**WHAT TO PRODUCE**
Please set down the data word for word; images do not go in the copy.

**INFORMATION SHOWN**

───

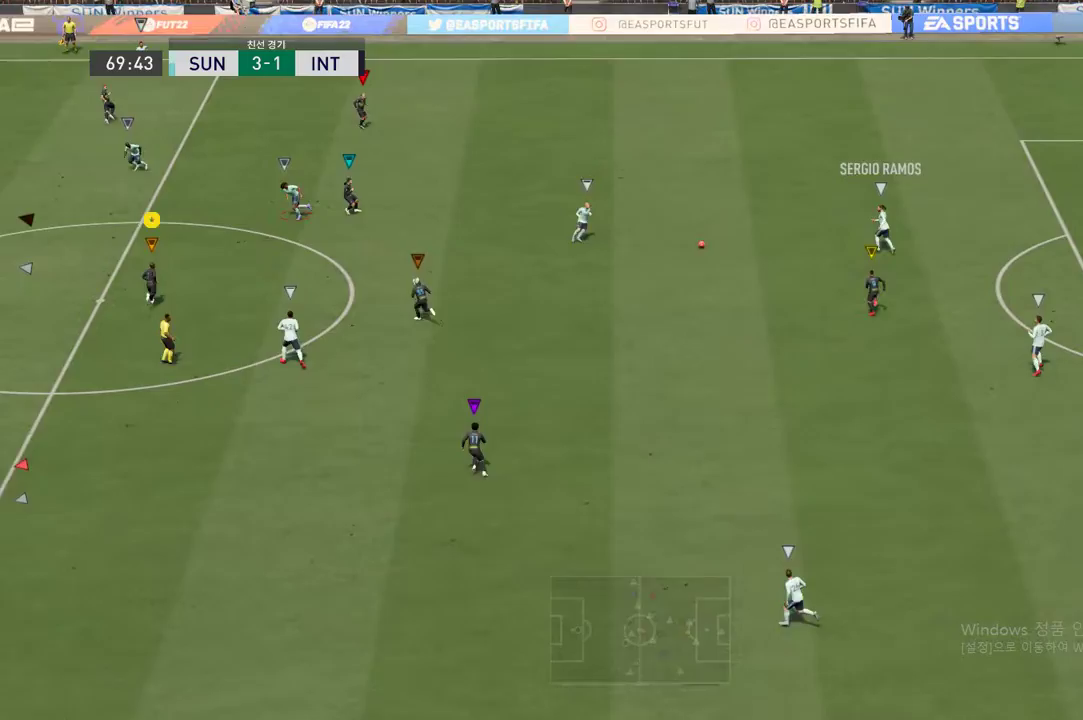
{"buttons": [], "left_stick": "up-left", "events": [[83, "left_stick", "up-left"]]}
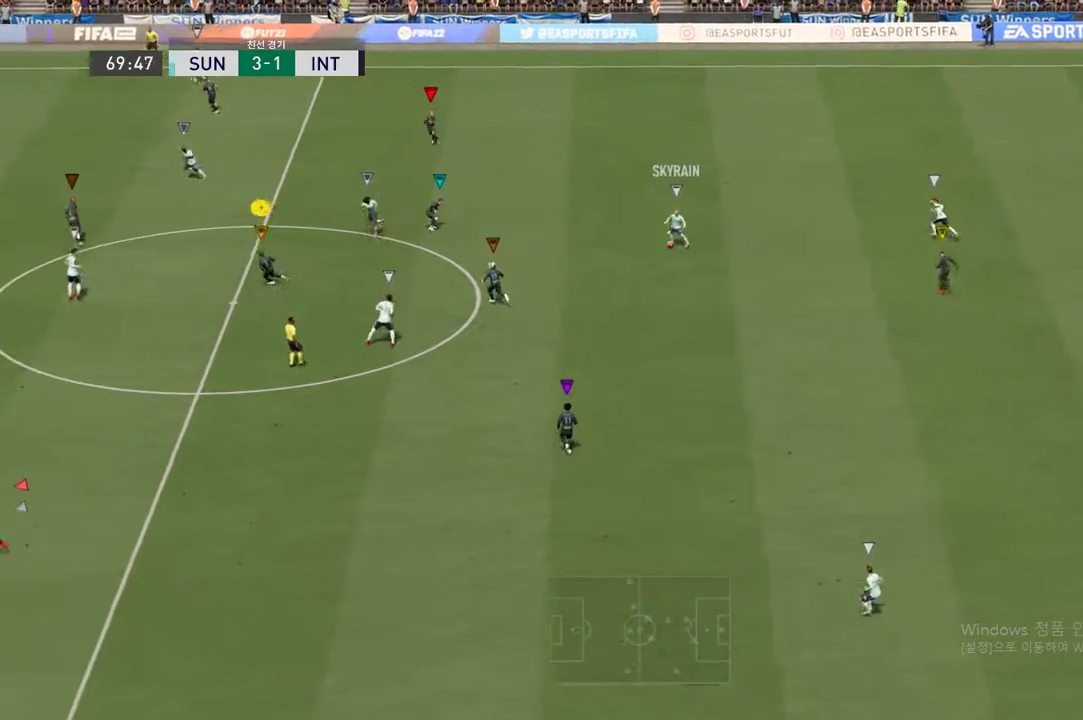
{"buttons": [], "left_stick": "left", "events": [[67, "left_stick", "left"]]}
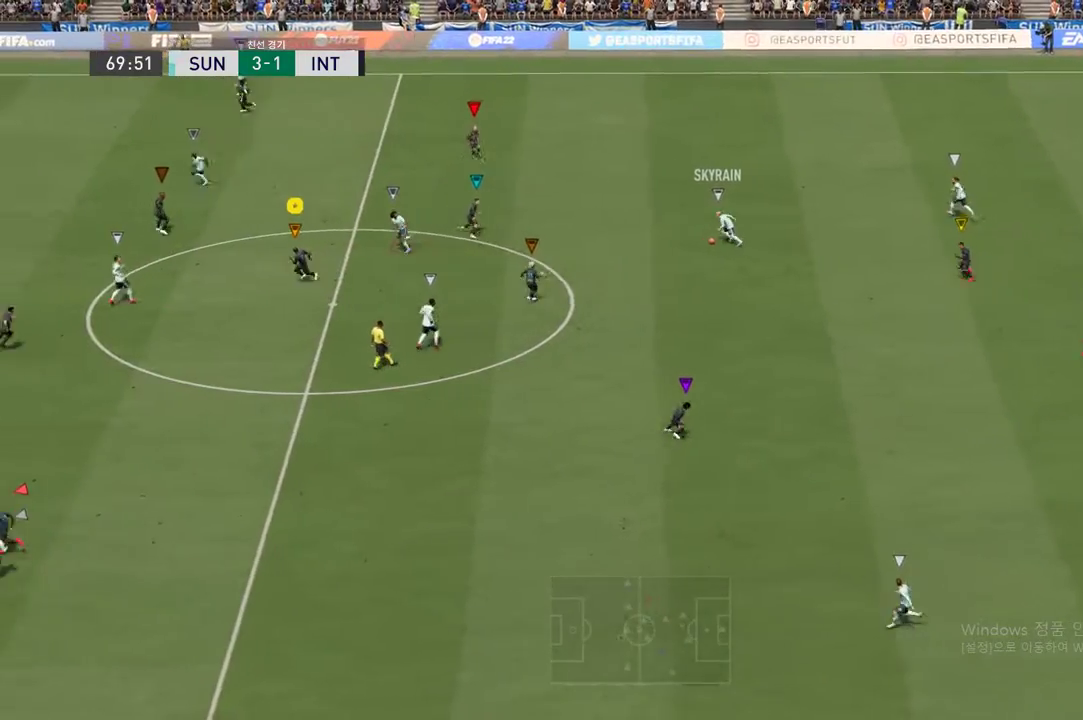
{"buttons": [], "left_stick": "left", "events": []}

───

**COMPLETED EXERCISE**
{"buttons": [], "left_stick": "up-left", "events": [[83, "left_stick", "up-left"]]}
{"buttons": [], "left_stick": "left", "events": [[67, "left_stick", "left"]]}
{"buttons": [], "left_stick": "left", "events": []}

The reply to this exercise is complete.